Dataset entries

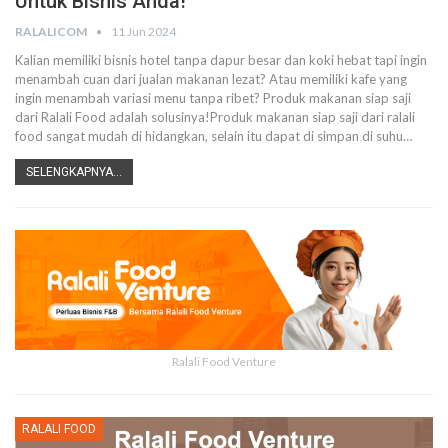
Untuk Bisnis Anda!
RALALICOM
11 Jun 2024
Kalian memiliki bisnis hotel tanpa dapur besar dan koki hebat tapi ingin
menambah cuan dari jualan makanan lezat? Atau memiliki kafe yang
ingin menambah variasi menu tanpa ribet? Produk makanan siap saji
dari Ralali Food adalah solusinya!Produk makanan siap saji dari ralali
food sangat mudah di hidangkan, selain itu dapat di simpan di suhu
…
SELENGKAPNYA...
Ralali Food Venture
RALALI FOOD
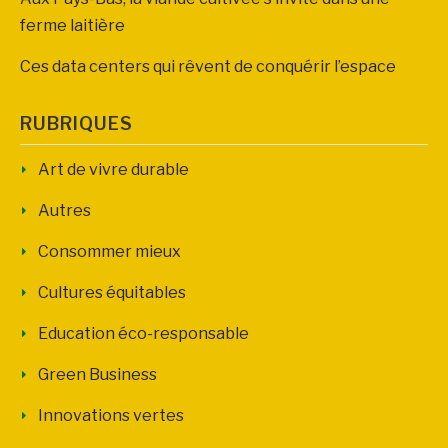
ferme laitière
Ces data centers qui rêvent de conquérir l’espace
RUBRIQUES
Art de vivre durable
Autres
Consommer mieux
Cultures équitables
Education éco-responsable
Green Business
Innovations vertes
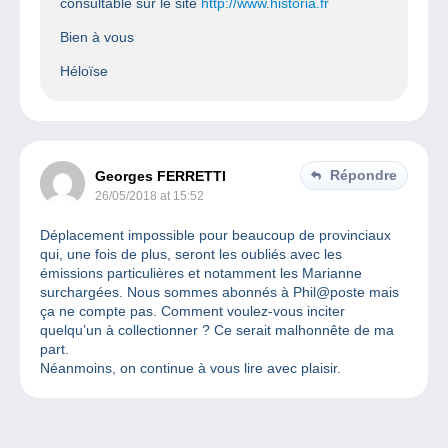
consultable sur le site
http://www.historia.fr
Bien à vous
Héloïse
Répondre
Georges FERRETTI
26/05/2018 at 15:52
Déplacement impossible pour beaucoup de provinciaux
qui, une fois de plus, seront les oubliés avec les
émissions particulières et notamment les Marianne
surchargées. Nous sommes abonnés à Phil@poste mais
ça ne compte pas. Comment voulez-vous inciter
quelqu’un à collectionner ? Ce serait malhonnête de ma
part.
Néanmoins, on continue à vous lire avec plaisir.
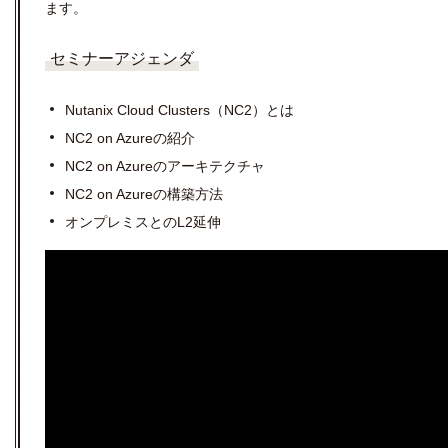
ます。
セミナーアジェンダ
Nutanix Cloud Clusters（NC2）とは
NC2 on Azureの紹介
NC2 on Azureのアーキテクチャ
NC2 on Azureの構築方法
オンプレミスとのL2延伸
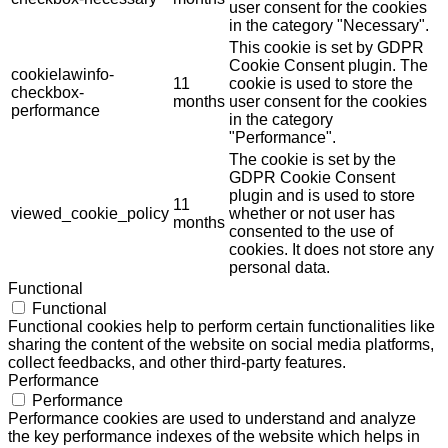
user consent for the cookies
in the category "Necessary".
This cookie is set by GDPR
Cookie Consent plugin. The
cookielawinfo-
11
cookie is used to store the
checkbox-
months
user consent for the cookies
performance
in the category
"Performance".
The cookie is set by the
GDPR Cookie Consent
plugin and is used to store
11
viewed_cookie_policy
whether or not user has
months
consented to the use of
cookies. It does not store any
personal data.
Functional
Functional
Functional cookies help to perform certain functionalities like
sharing the content of the website on social media platforms,
collect feedbacks, and other third-party features.
Performance
Performance
Performance cookies are used to understand and analyze
the key performance indexes of the website which helps in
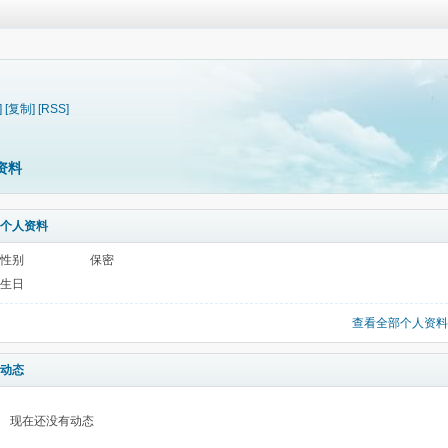
]
[复制]
[RSS]
资料
个人资料
性别
保密
生日
查看全部个人资料
动态
现在还没有动态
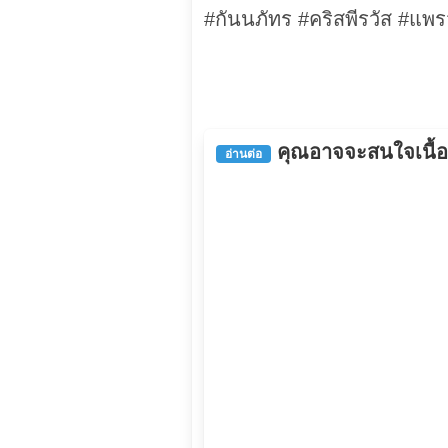
#กันนภัทร #คริสพีรวัส #แพ
คุณอาจจะสนใจเนื้อหา
อ่านต่อ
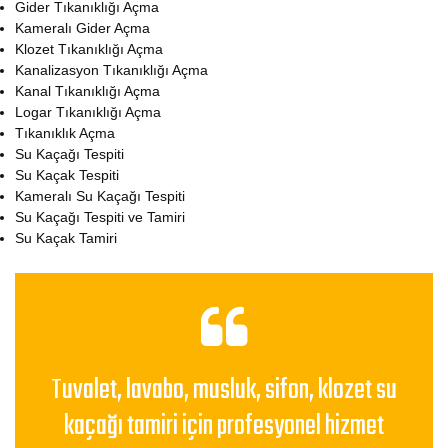
Gider Tıkanıklığı Açma
Kameralı Gider Açma
Klozet Tıkanıklığı Açma
Kanalizasyon Tıkanıklığı Açma
Kanal Tıkanıklığı Açma
Logar Tıkanıklığı Açma
Tıkanıklık Açma
Su Kaçağı Tespiti
Su Kaçak Tespiti
Kameralı Su Kaçağı Tespiti
Su Kaçağı Tespiti ve Tamiri
Su Kaçak Tamiri
Tuvalet, lavabo, musluk, sifon, klozet su
kaçağı tamiri için profesyonel hizmet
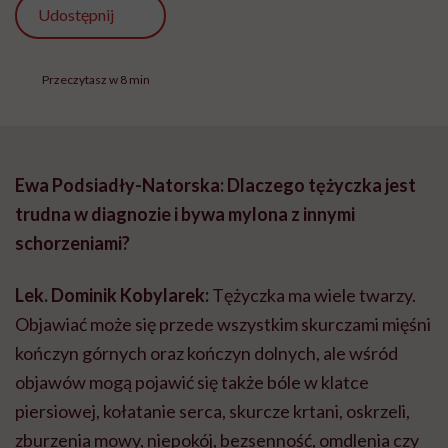
Udostępnij
Przeczytasz w 8 min
Ewa Podsiadły-Natorska: Dlaczego tężyczka jest
trudna w diagnozie i bywa mylona z innymi
schorzeniami?
Lek. Dominik Kobylarek:
Tężyczka ma wiele twarzy.
Objawiać może się przede wszystkim skurczami mięśni
kończyn górnych oraz kończyn dolnych, ale wśród
objawów mogą pojawić się także bóle w klatce
piersiowej, kołatanie serca, skurcze krtani, oskrzeli,
zburzenia mowy, niepokój, bezsenność, omdlenia czy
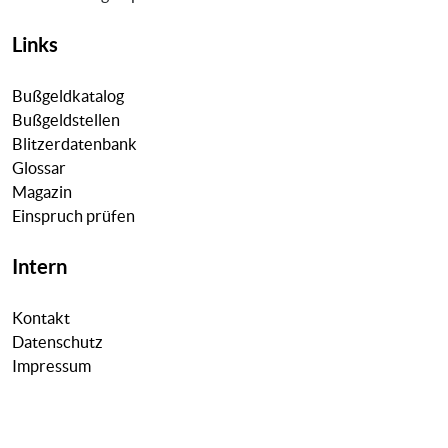
Links
Bußgeldkatalog
Bußgeldstellen
Blitzerdatenbank
Glossar
Magazin
Einspruch prüfen
Intern
Kontakt
Datenschutz
Impressum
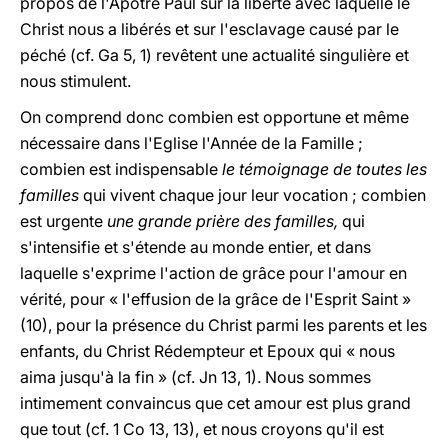
propos de l'Apôtre Paul sur la liberté avec laquelle le
Christ nous a libérés et sur l'esclavage causé par le
péché (cf. Ga 5, 1) revêtent une actualité singulière et
nous stimulent.
On comprend donc combien est opportune et même
nécessaire dans l'Eglise l'Année de la Famille ;
combien est indispensable
le témoignage de toutes les
familles
qui vivent chaque jour leur vocation ; combien
est urgente
une grande prière des familles,
qui
s'intensifie et s'étende au monde entier, et dans
laquelle s'exprime l'action de grâce pour l'amour en
vérité, pour « l'effusion de la grâce de l'Esprit Saint »
(10), pour la présence du Christ parmi les parents et les
enfants, du Christ Rédempteur et Epoux qui « nous
aima jusqu'à la fin » (cf. Jn 13, 1). Nous sommes
intimement convaincus que cet amour est plus grand
que tout (cf. 1 Co 13, 13), et nous croyons qu'il est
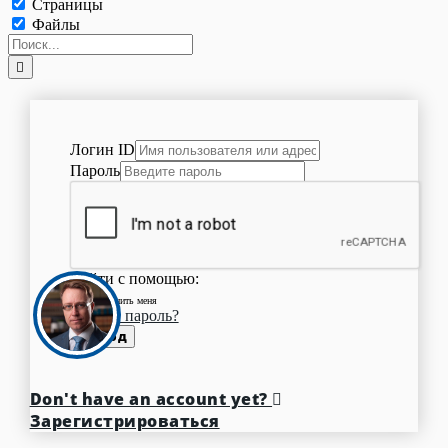
Страницы
Файлы
Логин ID
Пароль
Войти с помощью:
Запомнить меня
Забыли пароль?
Вход
Don't have an account yet?
Зарегистрироваться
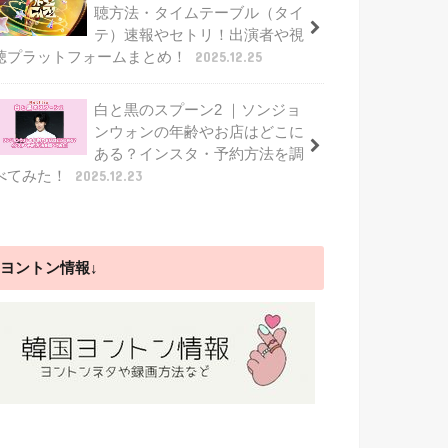
聴方法・タイムテーブル（タイ
テ）速報やセトリ！出演者や視
聴プラットフォームまとめ！
2025.12.25
白と黒のスプーン2 ｜ソンジョ
ンウォンの年齢やお店はどこに
ある？インスタ・予約方法を調
べてみた！
2025.12.23
ヨントン情報↓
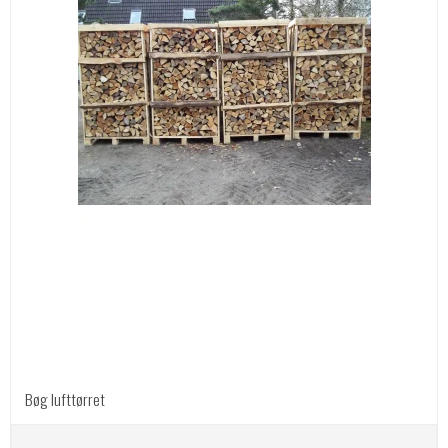
Bøg lufttørret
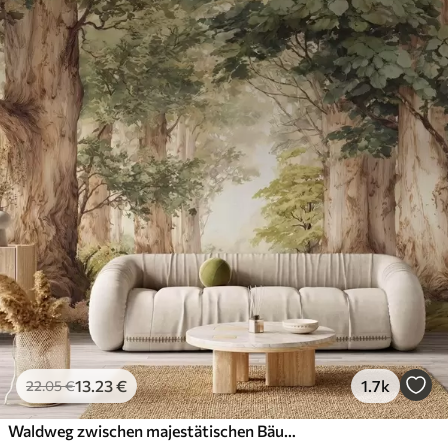
13
.23
€
1.7k
22
.05
€
Waldweg zwischen majestätischen Bäumen im Aquarellstil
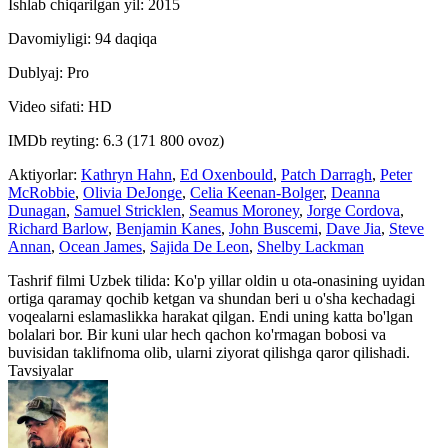
Ishlab chiqarilgan yil: 2015
Davomiyligi: 94 daqiqa
Dublyaj: Pro
Video sifati: HD
IMDb reyting: 6.3 (171 800 ovoz)
Aktiyorlar:
Kathryn Hahn
,
Ed Oxenbould
,
Patch Darragh
,
Peter
McRobbie
,
Olivia DeJonge
,
Celia Keenan-Bolger
,
Deanna
Dunagan
,
Samuel Stricklen
,
Seamus Moroney
,
Jorge Cordova
,
Richard Barlow
,
Benjamin Kanes
,
John Buscemi
,
Dave Jia
,
Steve
Annan
,
Ocean James
,
Sajida De Leon
,
Shelby Lackman
Tashrif filmi Uzbek tilida: Ko'p yillar oldin u ota-onasining uyidan
ortiga qaramay qochib ketgan va shundan beri u o'sha kechadagi
voqealarni eslamaslikka harakat qilgan. Endi uning katta bo'lgan
bolalari bor. Bir kuni ular hech qachon ko'rmagan bobosi va
buvisidan taklifnoma olib, ularni ziyorat qilishga qaror qilishadi.
Tavsiyalar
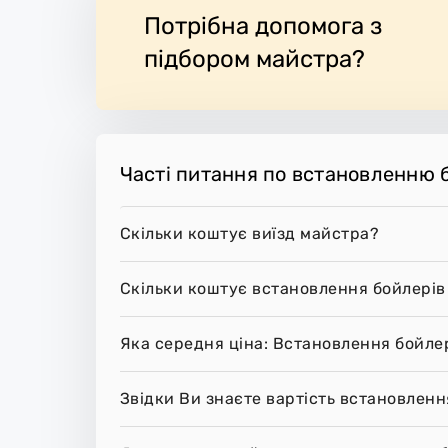
Потрібна допомога з
підбором майстра?
Часті питання по встановленню б
Скільки коштує виїзд майстра?
Скільки коштує встановлення бойлерів
Яка середня ціна: Встановлення бойлер
Звідки Ви знаєте вартість встановленн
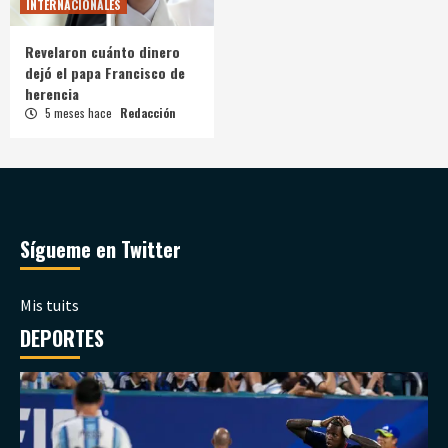
INTERNACIONALES
Revelaron cuánto dinero
dejó el papa Francisco de
herencia
5 meses hace
Redacción
Sígueme en Twitter
Mis tuits
DEPORTES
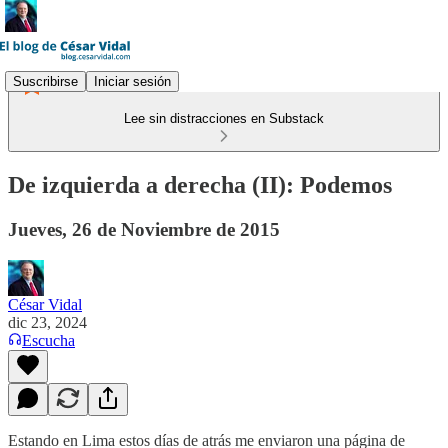
Suscribirse
Iniciar sesión
Lee sin distracciones en Substack
De izquierda a derecha (II): Podemos
Jueves, 26 de Noviembre de 2015
César Vidal
dic 23, 2024
Escucha
Estando en Lima estos días de atrás me enviaron una página de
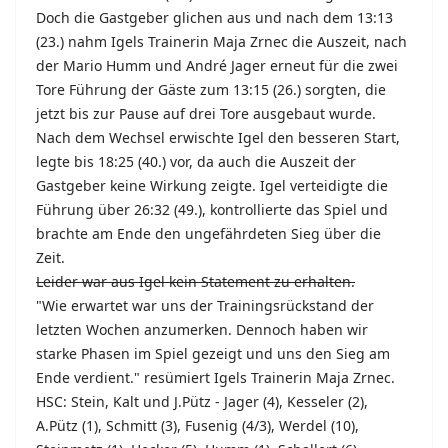
Doch die Gastgeber glichen aus und nach dem 13:13
(23.) nahm Igels Trainerin Maja Zrnec die Auszeit, nach
der Mario Humm und André Jager erneut für die zwei
Tore Führung der Gäste zum 13:15 (26.) sorgten, die
jetzt bis zur Pause auf drei Tore ausgebaut wurde.
Nach dem Wechsel erwischte Igel den besseren Start,
legte bis 18:25 (40.) vor, da auch die Auszeit der
Gastgeber keine Wirkung zeigte. Igel verteidigte die
Führung über 26:32 (49.), kontrollierte das Spiel und
brachte am Ende den ungefährdeten Sieg über die
Zeit.
Leider war aus Igel kein Statement zu erhalten.
"Wie erwartet war uns der Trainingsrückstand der
letzten Wochen anzumerken. Dennoch haben wir
starke Phasen im Spiel gezeigt und uns den Sieg am
Ende verdient." resümiert Igels Trainerin Maja Zrnec.
HSC: Stein, Kalt und J.Pütz - Jager (4), Kesseler (2),
A.Pütz (1), Schmitt (3), Fusenig (4/3), Werdel (10),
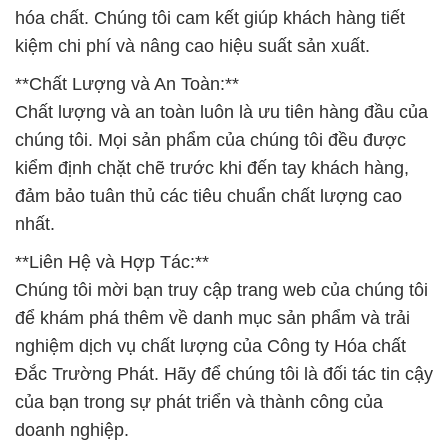
hóa chất. Chúng tôi cam kết giúp khách hàng tiết
kiệm chi phí và nâng cao hiệu suất sản xuất.
**Chất Lượng và An Toàn:**
Chất lượng và an toàn luôn là ưu tiên hàng đầu của
chúng tôi. Mọi sản phẩm của chúng tôi đều được
kiểm định chặt chẽ trước khi đến tay khách hàng,
đảm bảo tuân thủ các tiêu chuẩn chất lượng cao
nhất.
**Liên Hệ và Hợp Tác:**
Chúng tôi mời bạn truy cập trang web của chúng tôi
để khám phá thêm về danh mục sản phẩm và trải
nghiệm dịch vụ chất lượng của Công ty Hóa chất
Đắc Trường Phát. Hãy để chúng tôi là đối tác tin cậy
của bạn trong sự phát triển và thành công của
doanh nghiệp.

Job item: Every line in the records above with the string "Gider" in it should be shown.

Task output:
Gider Tıkanıklığı Açma
Kameralı Gider Açma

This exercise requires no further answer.